*** Opening of Task material ***

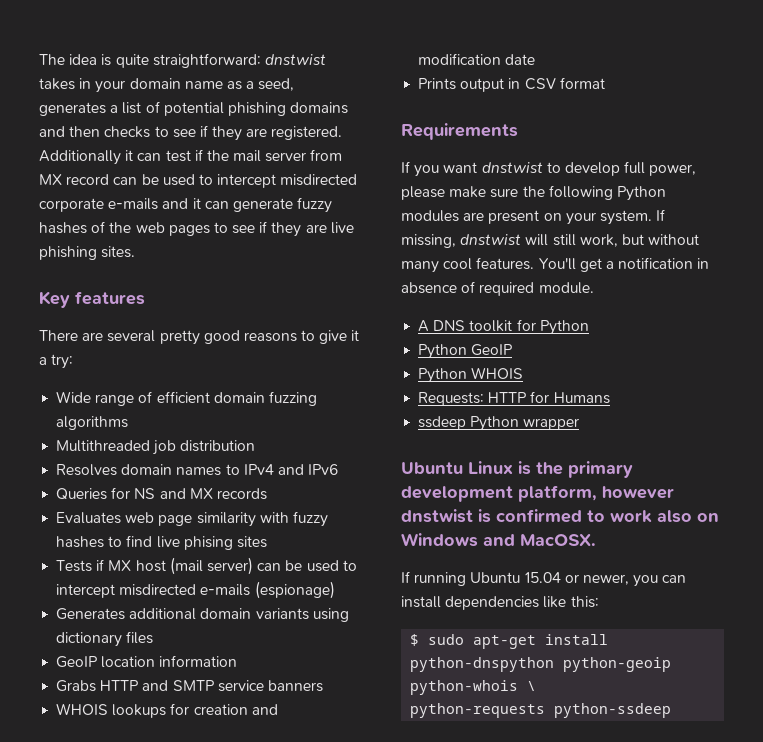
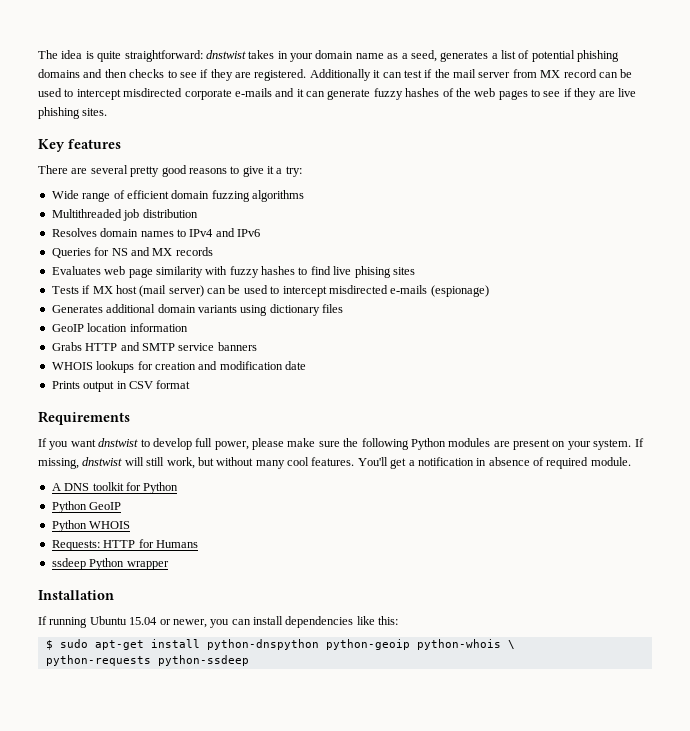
[401,461,633,478] [401,485,674,502] [401,509,719,523] [401,533,596,547] Ubuntu Linux is the primary development platform, however dnstwist is confirmed to work also on Windows and MacOSX. -> [38,590,114,600] Installation

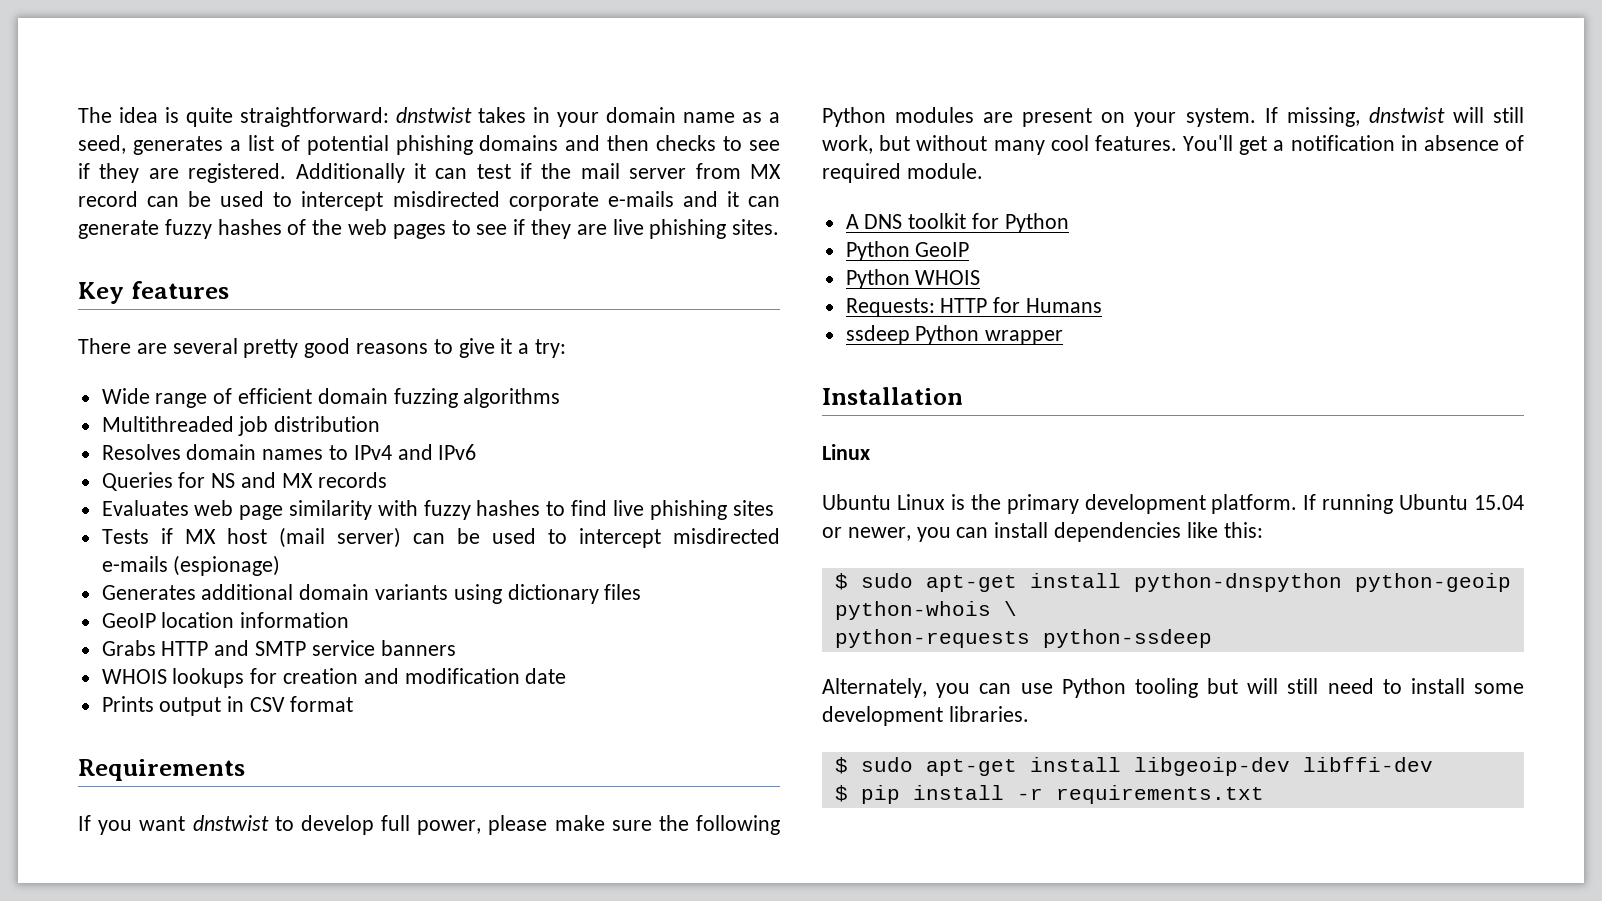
[354,266,391,278] phising -> [649,500,727,520] phishing
(114, 595) none -> [822,444,870,460] [822,494,1298,514] Linux // Ubuntu Linux is the primary development platform.
(249, 660) none -> [822,678,1524,698] [822,706,1029,726] [834,757,1433,776] [834,785,1264,804] // Alternately, you can use Python tooling but will still need to install some development libraries. // $ sudo apt-get install libgeoip-dev libffi-dev // $ pip install -r requirements.txt

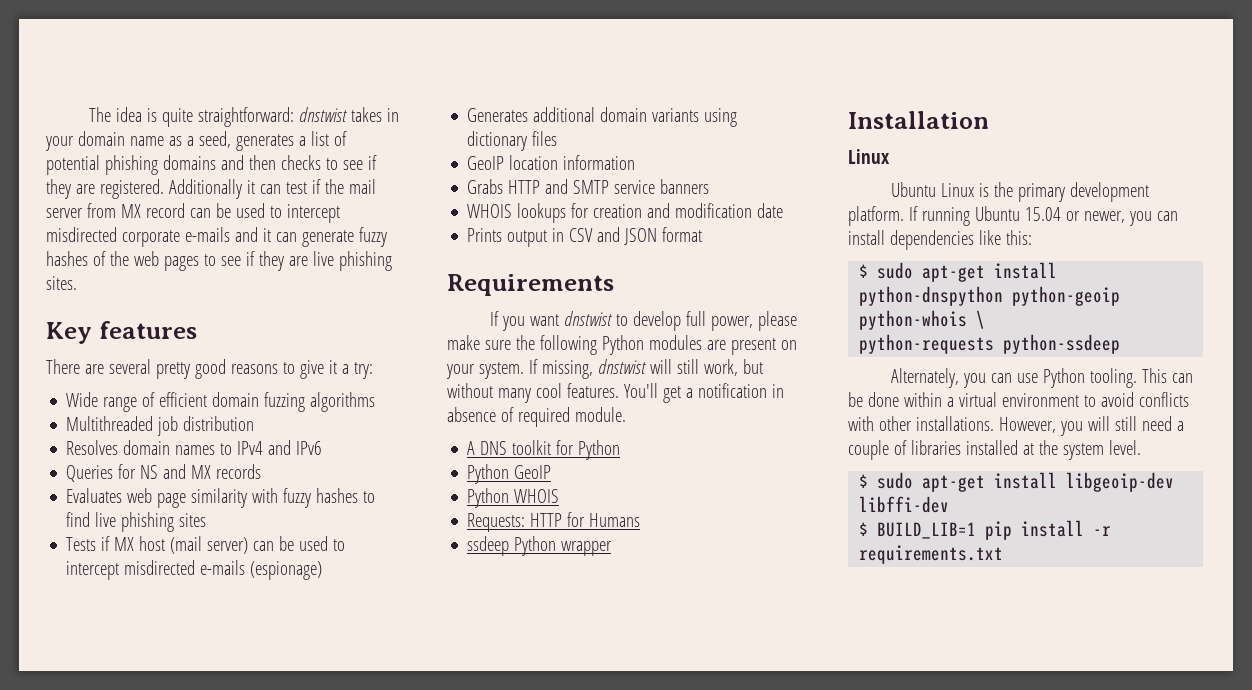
(286, 704) none -> [597,227,658,245] and JSON
[1134,678,1524,698] [822,706,1029,726] tooling but will still need to install some development libraries. -> [1089,368,1193,388] [848,392,1189,407] [848,416,1184,436] [848,440,1141,460] tooling. This can be done within a virtual environment to avoid conflicts with other installations. However, you will still need a couple of libraries installed at the system level.
(848, 793) none -> [877,522,977,539] BUILD_LIB=1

*** Close of Task material ***

Using the records above, extract exactly and only the lines from the one with "(249, 660) none" through the final line, inclusive, leaving out pictures.

◆ Written solution ◆
(249, 660) none -> [822,678,1524,698] [822,706,1029,726] [834,757,1433,776] [834,785,1264,804] // Alternately, you can use Python tooling but will still need to install some development libraries. // $ sudo apt-get install libgeoip-dev libffi-dev // $ pip install -r requirements.txt

(286, 704) none -> [597,227,658,245] and JSON
[1134,678,1524,698] [822,706,1029,726] tooling but will still need to install some development libraries. -> [1089,368,1193,388] [848,392,1189,407] [848,416,1184,436] [848,440,1141,460] tooling. This can be done within a virtual environment to avoid conflicts with other installations. However, you will still need a couple of libraries installed at the system level.
(848, 793) none -> [877,522,977,539] BUILD_LIB=1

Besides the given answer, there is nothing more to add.